“Rejoice always, pray continually.” 1 Thessalonians 5:16
My white wicker desk has a glass overlay on top of it, under the overlay are pictures, scriptures and quotes that are near and dear to my heart. This morning, as I was getting ready to write today’s devotional, a bright, pink block caught my eye. At the top of it I have handwritten, “HOW TO PRAY FOR PEOPLE.” I’ve spent the month thanking God for the people He has given me, I thought it would be worth the time to share how I pray for them.
The scripture I model my prayers after is Philippians 1:9-11 NIV:
“And this is my prayer: that your love may abound more and more in knowledge and depth of insight, so that you may be able to discern what is best and may be pure and blameless for the day of Christ, filled with the fruit of righteousness that comes through Jesus Christ—to the glory and praise of God.”

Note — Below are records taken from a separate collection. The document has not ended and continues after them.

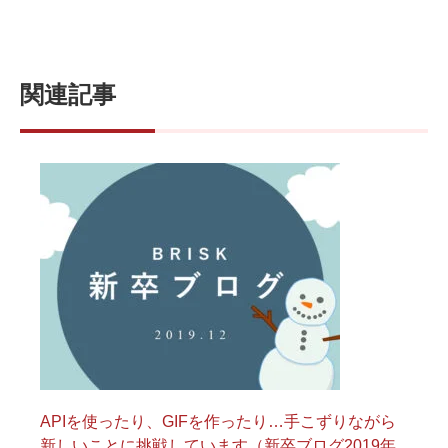
関連記事
APIを使ったり、GIFを作ったり…手こずりながら
新しいことに挑戦しています（新卒ブログ2019年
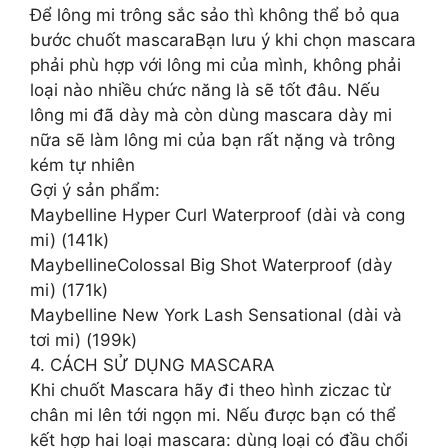
Để lông mi trông sắc sảo thì không thể bỏ qua
bước chuốt mascaraBạn lưu ý khi chọn mascara
phải phù hợp với lông mi của mình, không phải
loại nào nhiều chức năng là sẽ tốt đâu. Nếu
lông mi đã dày mà còn dùng mascara dày mi
nữa sẽ làm lông mi của bạn rất nặng và trông
kém tự nhiên
Gợi ý sản phẩm:
Maybelline Hyper Curl Waterproof (dài và cong
mi) (141k)
MaybellineColossal Big Shot Waterproof (dày
mi) (171k)
Maybelline New York Lash Sensational (dài và
tơi mi) (199k)
4. CÁCH SỬ DỤNG MASCARA
Khi chuốt Mascara hãy đi theo hình ziczac từ
chân mi lên tới ngọn mi. Nếu được bạn có thể
kết hợp hai loại mascara: dùng loại có đầu chổi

From these verses are four principles we can use to pray for people. First we can pray they grow in love, “this is my prayer, that your love may abound more and more in knowledge and depth of insight.” Second, we can pray they make wise choices, “so that you may be able to discern what is best.” Then we pray that they will live with integrity, “and may be pure and blameless for the day of Christ.” Lastly, we can pray they will become like Jesus, “filled with the fruit of righteousness that comes through Jesus Christ-to the glory and praise of God.” That is my model for praying for people, I have no idea where I found it, or who penned it first. This block has been on my desk for many years, I try to use it often.
I did learn one lesson from my dear Cody, sometimes it’s best to pray it, than say it. I dropped Cody off at school one morning, as he was getting out of the car, I randomly said, “Make good choices today.” Well, he didn’t, nothing major, but he got in a little trouble at school that day. He told me in the afternoon, I was never to tell him to make good choices again. I never did, but I always prayed that he would. In a recent Andy Stanley message in a series title, “How Not to be Your Own Worst Enemy,” he made the point that other people can see areas in our lives where we’re on the wrong path, but we can’t see it. Not only can’t we see it, but we don’t want to hear what they have to say. When faced with situations like this, praying silently for the person, using the above model is the best option. We tend to discount the power of prayer because the results of it aren’t always easily seen. God doesn’t work on our timetable, but that doesn’t mean He isn’t working. When we pray for people, we need to give Him time to work. Often times, we’ll find, we’re the one He changes, not them.
Today I’m thankful for prayer. What are you thankful for?